Dust of Dreams (The Malazan Book of the Fallen #9) - Page 72/461

Confused, Torrent settled back in the saddle. Could he just ride through this strange circle, continue on his way?

If these were Awl dogs, what would their behaviour signify? He shook his head-maybe if they were drays, then he would imagine that an enemy had drawn near. Frowning, Torrent stood in his stirrups and squinted to the north, whence the dogs had come. Nothing… and then he shaded his eyes. Yes, nothing on the horizon, but above that horizon-circling birds? Possibly.

What to do? Return to the camp, find a warrior and tell him or her of what he had seen? Your dogs found me. They laid themselves down. Far to the north… some birds. Torrent snorted. He gathered the reins and nudged his mount between two of the prone dogs, and then swung his horse northward. Birds were not worth reporting-he needed to see what had drawn them.

Of the six dogs he left behind him, two fell into his wake, trotting. The remaining four rose and set out for the camp to the south.

In the time of Redmask, Torrent had known something close to contentment. The Awl had found someone to follow. A true leader, a saviour. And when the great victories had come-the death of hundreds of Letherii invaders in fierce, triumphant battles-they were proof of Redmask’s destiny. He could not be certain when things began to go wrong, but he recalled the look in Toc Anaster’s eye, the cynical set of his foreign face, and with every comment the man uttered, the solid foundations of Torrent’s faith seemed to reverberate, as if struck deadly blows… until the first cracks arrived, until Torrent’s very zeal was turned upon itself, jaded and mocking, and what had been a strength became a weakness.

Such was the power of scepticism. A handful of words to dismantle certainty, like seeds flung at a stone wall-tender greens and tiny roots, yes, but in time they would take down that wall.

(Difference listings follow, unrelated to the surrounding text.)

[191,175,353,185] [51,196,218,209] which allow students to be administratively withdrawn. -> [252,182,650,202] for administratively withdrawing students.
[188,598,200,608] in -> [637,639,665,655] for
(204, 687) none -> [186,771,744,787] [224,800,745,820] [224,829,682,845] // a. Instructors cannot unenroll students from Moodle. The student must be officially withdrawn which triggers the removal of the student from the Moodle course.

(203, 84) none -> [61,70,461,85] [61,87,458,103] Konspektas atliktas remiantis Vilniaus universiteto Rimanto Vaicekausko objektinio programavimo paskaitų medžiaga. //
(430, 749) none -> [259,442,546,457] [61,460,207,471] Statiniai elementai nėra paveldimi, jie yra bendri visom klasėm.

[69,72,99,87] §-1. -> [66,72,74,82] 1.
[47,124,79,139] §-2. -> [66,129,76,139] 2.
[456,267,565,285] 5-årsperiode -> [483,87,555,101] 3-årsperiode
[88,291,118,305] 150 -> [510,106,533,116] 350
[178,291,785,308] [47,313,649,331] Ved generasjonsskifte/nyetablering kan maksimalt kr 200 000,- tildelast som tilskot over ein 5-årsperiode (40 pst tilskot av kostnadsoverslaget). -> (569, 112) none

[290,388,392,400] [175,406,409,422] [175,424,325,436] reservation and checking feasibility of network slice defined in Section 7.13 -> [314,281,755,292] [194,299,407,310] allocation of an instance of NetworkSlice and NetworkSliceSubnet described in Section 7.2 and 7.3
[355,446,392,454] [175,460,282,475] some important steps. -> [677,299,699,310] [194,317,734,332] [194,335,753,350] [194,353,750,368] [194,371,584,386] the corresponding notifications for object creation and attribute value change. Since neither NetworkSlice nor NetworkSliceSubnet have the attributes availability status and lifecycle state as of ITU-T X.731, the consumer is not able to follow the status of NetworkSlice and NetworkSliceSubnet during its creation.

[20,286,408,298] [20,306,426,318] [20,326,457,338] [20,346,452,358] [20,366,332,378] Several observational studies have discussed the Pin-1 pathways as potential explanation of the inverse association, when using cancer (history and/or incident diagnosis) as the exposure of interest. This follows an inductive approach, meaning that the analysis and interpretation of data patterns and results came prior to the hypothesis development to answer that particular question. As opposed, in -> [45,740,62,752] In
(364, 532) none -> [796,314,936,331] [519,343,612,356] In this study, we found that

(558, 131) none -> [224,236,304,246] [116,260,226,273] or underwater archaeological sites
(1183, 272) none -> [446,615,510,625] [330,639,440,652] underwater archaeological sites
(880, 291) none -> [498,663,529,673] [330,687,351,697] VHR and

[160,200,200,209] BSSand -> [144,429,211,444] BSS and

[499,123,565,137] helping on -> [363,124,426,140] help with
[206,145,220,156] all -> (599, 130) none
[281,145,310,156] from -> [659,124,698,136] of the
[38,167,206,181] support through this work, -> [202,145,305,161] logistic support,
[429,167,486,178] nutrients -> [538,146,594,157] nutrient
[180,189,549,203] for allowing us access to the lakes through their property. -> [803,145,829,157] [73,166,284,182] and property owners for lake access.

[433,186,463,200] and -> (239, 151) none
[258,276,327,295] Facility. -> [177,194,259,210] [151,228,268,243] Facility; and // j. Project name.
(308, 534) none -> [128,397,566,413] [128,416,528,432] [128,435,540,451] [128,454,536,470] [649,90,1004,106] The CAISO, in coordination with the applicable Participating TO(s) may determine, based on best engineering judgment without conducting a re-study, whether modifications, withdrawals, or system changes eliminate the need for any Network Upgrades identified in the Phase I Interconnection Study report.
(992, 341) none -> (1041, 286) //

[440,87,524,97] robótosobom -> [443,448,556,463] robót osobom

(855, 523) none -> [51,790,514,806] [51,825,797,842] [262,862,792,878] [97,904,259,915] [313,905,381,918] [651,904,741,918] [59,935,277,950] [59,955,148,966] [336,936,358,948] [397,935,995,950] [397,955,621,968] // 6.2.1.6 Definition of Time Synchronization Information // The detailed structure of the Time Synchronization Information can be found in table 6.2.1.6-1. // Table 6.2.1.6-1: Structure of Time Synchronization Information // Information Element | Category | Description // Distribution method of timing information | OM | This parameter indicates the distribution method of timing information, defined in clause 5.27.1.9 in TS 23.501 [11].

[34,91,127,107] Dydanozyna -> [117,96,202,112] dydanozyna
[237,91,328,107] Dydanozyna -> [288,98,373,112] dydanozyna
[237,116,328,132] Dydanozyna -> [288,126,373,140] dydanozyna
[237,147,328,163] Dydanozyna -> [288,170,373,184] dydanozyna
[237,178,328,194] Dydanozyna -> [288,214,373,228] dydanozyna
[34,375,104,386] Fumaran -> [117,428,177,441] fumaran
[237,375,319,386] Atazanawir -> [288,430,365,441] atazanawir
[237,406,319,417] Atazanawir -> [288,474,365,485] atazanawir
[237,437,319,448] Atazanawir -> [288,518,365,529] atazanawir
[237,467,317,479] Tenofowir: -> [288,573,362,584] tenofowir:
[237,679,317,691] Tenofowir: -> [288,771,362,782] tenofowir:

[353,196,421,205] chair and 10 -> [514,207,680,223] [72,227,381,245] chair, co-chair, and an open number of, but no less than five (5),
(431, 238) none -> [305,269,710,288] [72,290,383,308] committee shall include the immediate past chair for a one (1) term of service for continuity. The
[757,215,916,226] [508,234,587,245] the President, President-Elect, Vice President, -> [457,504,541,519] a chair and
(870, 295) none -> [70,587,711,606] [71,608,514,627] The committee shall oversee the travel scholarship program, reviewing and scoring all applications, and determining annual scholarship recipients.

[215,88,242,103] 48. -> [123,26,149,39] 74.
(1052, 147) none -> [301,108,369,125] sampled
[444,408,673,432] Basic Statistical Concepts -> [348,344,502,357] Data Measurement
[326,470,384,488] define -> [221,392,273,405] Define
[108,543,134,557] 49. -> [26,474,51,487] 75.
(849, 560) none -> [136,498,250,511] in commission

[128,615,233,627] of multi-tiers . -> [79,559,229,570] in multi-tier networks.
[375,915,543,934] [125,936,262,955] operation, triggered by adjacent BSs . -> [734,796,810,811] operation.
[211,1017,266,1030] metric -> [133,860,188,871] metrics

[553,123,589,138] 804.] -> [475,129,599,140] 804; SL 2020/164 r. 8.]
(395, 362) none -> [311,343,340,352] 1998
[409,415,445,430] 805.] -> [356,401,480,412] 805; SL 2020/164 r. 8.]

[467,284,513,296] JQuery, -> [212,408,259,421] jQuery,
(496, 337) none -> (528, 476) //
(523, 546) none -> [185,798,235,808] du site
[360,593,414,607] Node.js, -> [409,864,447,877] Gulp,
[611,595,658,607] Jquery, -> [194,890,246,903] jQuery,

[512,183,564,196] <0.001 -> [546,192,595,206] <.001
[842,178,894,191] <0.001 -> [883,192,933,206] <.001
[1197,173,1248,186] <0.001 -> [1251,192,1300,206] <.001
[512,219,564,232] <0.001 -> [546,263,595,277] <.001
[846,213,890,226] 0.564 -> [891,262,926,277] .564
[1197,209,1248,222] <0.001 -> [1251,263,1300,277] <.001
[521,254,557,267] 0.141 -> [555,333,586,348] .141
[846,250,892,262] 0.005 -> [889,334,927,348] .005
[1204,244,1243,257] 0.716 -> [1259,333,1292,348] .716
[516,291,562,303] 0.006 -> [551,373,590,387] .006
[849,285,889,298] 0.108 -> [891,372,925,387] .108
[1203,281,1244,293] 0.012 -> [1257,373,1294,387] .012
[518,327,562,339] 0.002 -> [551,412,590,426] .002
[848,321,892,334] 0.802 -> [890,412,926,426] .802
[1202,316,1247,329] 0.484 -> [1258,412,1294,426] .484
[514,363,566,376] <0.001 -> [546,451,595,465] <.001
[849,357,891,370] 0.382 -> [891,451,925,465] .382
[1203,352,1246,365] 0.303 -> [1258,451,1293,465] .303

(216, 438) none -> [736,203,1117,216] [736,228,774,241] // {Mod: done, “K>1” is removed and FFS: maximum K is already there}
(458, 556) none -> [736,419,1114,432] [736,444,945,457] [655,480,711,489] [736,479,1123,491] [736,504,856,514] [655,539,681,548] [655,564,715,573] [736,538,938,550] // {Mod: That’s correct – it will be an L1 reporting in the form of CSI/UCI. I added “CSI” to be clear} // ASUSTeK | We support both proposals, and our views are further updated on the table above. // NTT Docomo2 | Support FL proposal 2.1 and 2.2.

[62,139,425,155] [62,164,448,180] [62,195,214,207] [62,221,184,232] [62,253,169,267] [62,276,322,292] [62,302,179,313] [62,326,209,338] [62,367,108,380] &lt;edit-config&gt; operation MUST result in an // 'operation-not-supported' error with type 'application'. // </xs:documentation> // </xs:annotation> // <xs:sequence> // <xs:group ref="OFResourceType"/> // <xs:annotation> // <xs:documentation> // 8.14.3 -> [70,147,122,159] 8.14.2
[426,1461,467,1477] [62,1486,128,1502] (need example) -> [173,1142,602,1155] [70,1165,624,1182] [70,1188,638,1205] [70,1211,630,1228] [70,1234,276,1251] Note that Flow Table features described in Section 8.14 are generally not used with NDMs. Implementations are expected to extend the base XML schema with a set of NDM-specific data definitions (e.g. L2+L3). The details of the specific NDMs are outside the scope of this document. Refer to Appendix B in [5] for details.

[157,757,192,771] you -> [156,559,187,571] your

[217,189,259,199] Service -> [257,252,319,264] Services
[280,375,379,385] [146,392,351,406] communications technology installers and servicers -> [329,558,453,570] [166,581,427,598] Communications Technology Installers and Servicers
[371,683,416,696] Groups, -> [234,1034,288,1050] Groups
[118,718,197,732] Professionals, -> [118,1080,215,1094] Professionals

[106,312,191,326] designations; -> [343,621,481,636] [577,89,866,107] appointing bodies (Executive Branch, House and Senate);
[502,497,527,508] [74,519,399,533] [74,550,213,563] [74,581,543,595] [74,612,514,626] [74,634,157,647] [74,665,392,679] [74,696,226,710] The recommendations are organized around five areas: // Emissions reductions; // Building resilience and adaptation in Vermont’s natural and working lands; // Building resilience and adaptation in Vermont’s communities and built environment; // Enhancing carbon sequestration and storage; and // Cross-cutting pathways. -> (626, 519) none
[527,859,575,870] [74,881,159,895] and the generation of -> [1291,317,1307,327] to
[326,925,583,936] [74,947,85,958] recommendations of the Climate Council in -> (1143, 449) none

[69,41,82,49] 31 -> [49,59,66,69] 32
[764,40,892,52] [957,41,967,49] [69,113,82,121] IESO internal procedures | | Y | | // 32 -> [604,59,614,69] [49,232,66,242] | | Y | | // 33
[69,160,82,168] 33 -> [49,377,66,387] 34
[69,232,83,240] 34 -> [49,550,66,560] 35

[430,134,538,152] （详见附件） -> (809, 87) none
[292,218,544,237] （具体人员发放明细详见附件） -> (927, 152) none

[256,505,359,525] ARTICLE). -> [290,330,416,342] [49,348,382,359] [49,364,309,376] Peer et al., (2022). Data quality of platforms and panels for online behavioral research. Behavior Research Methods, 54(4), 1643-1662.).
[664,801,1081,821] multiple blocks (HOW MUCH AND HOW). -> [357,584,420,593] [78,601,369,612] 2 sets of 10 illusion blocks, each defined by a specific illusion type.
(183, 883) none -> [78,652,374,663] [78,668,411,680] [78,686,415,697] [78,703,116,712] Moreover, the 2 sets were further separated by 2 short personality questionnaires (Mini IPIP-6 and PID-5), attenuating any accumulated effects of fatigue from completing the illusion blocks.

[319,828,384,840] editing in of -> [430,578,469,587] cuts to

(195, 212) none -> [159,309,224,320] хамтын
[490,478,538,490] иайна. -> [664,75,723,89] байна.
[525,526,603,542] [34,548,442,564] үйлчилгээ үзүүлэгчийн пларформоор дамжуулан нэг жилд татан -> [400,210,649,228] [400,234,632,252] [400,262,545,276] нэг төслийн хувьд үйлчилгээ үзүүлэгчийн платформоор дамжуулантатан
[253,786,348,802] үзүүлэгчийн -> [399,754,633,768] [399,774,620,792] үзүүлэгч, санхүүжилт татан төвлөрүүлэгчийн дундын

Contentment alone should have made Torrent suspicious, but it had reared up before him like a god of purity and willingly he had knelt, head bowed, to take comfort in its shadow. In any other age, Redmask could not have succeeded in commanding the Awl. Without the desperation, without the succession of defeats and mounting losses, without extinction itself looming before them like a cliff’s edge, the tribes would have driven him away-as they had done once before. Yes, they had been wiser, then.

Some forces could not be defeated, and so it was with the Letherii. Their hunger for land, their need to possess and rule over all that they possessed-these were terrible desires that spread like the plague, poisoning the souls of the enemy. Once the fever of seeing the world as they did erupted like fire in one’s brain, the war was over, the defeat absolute and irreversible.

Even these Barghast-his barbaric saviours-were doomed. Akrynnai traders set up camps up against the picket lines. D’rhasilhani horse sellers drove herd after herd in a mostly futile parade past the encampment, and every now and then a Barghast warrior would select one of the larger animals, examine it for a time, and then, with a dismissive bark of laughter, send it back to the herd. Before too long, Torrent believed, a breed of sufficient height and girth would arrive, and that would be that.

Invaders did not stay invaders for ever. Eventually, they became no different from every other tribe or people in a land. Languages muddied, blended, surrendered. Habits were exchanged like currency, and before too long everyone saw the world the same way as everyone else. And if that way was wrong, then misery was assured, for virtually everyone, for virtually ever.

The Awl should have bowed to the Letherii. They would be alive now, instead of lying in jumbled heaps of mouldering bones in the mud of a dead sea.

Redmask had sought to stop time itself. Of course he failed.

Sometimes, belief was suicide.

Torrent had cast away his faiths, his certainties, his precious beliefs. He did nothing to resist the young ones losing their language. He saw the ochre paint on their faces, the spiked hair, and was indifferent to it. Yes, he was the leader of the Awl, the last there would ever be, and it was his task to oversee the peaceful obliteration of his culture. Ways will pass. He vowed he would not miss them.

No, Torrent wore no copper mask. Not any more. And his face was clear as his eyes.

He slowed his horse’s canter as soon as he made out the corpses, the bodies scattered about. Crows and gold-beaked vultures moved here and there in the carrion dance, whilst rhinazan flapped about, disturbing capemoths into flight-sudden blossoms of white petals that settled almost as quickly as they appeared. A scene of the plains that Torrent knew well.

A troop of Barghast had been ambushed. Slaughtered.

He rode closer.

No obvious tracks, neither foot nor hoof, led away from the killing ground. He saw how the Barghast had been in close formation-and that was odd, contrary to what Torrent had seen of their patrols. Perhaps, he thought, they had contracted defensively, which suggested an enemy in overwhelming numbers. But then… there was no sign of that. And whoever had murdered these warriors must have taken their own dead with them-he walked his horse in a circuit round the bodies-saw no trailing smears of blood, no swaths through the grasses to mark dragged heels.